### Task objective
Only the lines with "each" in them need to be copied from the listing.

Material to process below:

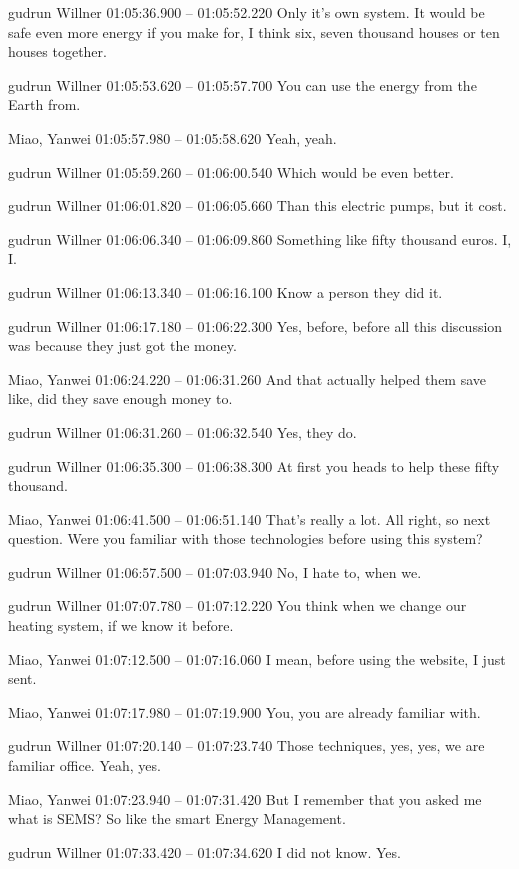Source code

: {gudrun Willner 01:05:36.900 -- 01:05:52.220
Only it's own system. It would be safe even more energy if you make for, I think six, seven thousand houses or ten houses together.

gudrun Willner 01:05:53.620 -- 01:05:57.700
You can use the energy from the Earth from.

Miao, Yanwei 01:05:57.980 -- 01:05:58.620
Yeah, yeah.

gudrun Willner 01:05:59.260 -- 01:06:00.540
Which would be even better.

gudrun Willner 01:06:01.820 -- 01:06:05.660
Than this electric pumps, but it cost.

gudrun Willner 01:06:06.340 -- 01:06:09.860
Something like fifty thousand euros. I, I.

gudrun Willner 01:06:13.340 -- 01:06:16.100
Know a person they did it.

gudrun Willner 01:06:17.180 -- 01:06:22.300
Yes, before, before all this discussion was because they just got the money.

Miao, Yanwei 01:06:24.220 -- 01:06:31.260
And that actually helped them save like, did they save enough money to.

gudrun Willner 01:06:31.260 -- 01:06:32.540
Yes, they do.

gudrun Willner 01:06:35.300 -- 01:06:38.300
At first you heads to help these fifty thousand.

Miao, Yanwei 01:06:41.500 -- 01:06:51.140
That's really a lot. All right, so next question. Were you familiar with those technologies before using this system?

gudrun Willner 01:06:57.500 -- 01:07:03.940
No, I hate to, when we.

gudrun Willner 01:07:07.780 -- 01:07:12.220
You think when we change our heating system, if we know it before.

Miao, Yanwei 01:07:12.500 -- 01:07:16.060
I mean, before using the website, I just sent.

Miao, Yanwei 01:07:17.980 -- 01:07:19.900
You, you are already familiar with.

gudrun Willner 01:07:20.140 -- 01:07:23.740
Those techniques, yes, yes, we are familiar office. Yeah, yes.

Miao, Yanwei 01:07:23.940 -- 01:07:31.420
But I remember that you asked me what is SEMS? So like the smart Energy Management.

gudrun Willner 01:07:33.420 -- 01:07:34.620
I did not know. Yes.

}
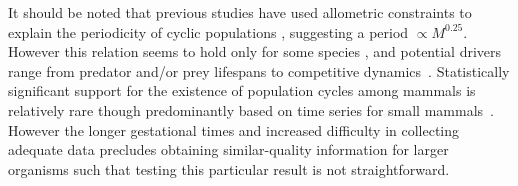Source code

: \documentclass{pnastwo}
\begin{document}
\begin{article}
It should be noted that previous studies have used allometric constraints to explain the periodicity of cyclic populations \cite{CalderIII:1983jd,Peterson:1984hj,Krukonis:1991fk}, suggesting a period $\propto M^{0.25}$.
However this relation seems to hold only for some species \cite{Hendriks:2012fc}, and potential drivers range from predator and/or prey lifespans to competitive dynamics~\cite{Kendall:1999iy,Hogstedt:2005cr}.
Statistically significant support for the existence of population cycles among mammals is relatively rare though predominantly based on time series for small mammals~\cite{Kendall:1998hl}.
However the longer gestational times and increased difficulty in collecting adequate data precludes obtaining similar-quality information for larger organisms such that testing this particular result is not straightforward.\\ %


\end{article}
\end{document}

End of Material to process.
Material to process below:

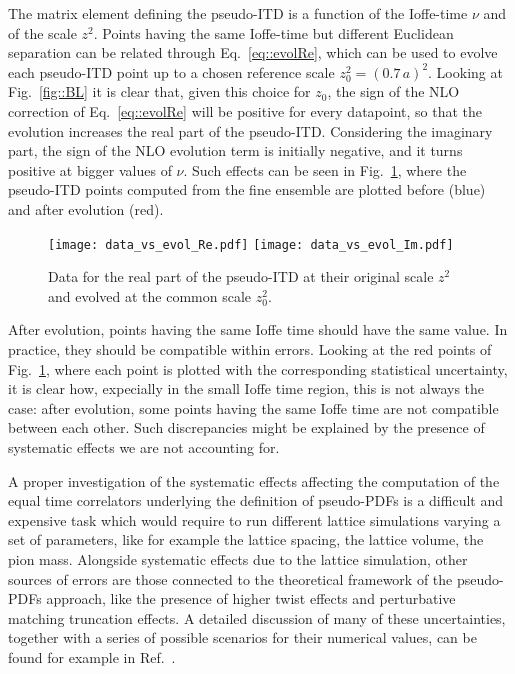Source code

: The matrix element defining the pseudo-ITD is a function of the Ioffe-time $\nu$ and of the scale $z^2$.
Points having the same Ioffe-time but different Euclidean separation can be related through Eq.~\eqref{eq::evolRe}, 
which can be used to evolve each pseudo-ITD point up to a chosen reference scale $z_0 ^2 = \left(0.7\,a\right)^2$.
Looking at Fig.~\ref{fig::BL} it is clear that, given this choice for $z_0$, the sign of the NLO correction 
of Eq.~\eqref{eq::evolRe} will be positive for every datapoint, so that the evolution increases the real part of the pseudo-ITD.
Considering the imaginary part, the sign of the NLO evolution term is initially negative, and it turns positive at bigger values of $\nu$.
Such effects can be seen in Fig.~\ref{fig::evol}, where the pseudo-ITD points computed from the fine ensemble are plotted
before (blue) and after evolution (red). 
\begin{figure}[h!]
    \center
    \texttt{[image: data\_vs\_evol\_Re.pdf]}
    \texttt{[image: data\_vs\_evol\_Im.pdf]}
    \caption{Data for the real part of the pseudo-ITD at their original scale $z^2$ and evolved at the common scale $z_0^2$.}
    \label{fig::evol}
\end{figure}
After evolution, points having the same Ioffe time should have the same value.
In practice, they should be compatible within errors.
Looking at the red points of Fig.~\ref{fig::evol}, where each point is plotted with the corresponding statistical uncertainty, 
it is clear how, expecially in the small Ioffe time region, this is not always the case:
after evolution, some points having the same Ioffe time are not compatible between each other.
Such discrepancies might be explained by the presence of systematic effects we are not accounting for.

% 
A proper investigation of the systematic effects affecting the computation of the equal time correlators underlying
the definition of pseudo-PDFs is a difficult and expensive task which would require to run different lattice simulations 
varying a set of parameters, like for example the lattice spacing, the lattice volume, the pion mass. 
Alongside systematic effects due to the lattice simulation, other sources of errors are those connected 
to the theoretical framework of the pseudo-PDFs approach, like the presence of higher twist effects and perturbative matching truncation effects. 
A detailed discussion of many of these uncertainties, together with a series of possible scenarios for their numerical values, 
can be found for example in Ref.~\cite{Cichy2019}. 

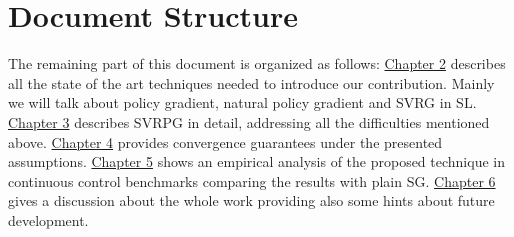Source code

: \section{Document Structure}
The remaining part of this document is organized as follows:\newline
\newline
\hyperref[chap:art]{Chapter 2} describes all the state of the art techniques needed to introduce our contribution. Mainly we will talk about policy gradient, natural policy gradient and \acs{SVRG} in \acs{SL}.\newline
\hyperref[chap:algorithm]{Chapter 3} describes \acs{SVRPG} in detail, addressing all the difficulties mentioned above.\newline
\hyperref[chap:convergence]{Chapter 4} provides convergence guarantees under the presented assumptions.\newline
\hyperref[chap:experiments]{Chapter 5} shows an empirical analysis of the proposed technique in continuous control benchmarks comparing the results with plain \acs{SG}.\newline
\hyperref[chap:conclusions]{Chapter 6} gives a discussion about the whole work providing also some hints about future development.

End of Material to process.

### Written solution
which can be used to evolve each pseudo-ITD point up to a chosen reference scale $z_0 ^2 = \left(0.7\,a\right)^2$.
Looking at the red points of Fig.~\ref{fig::evol}, where each point is plotted with the corresponding statistical uncertainty, 
after evolution, some points having the same Ioffe time are not compatible between each other.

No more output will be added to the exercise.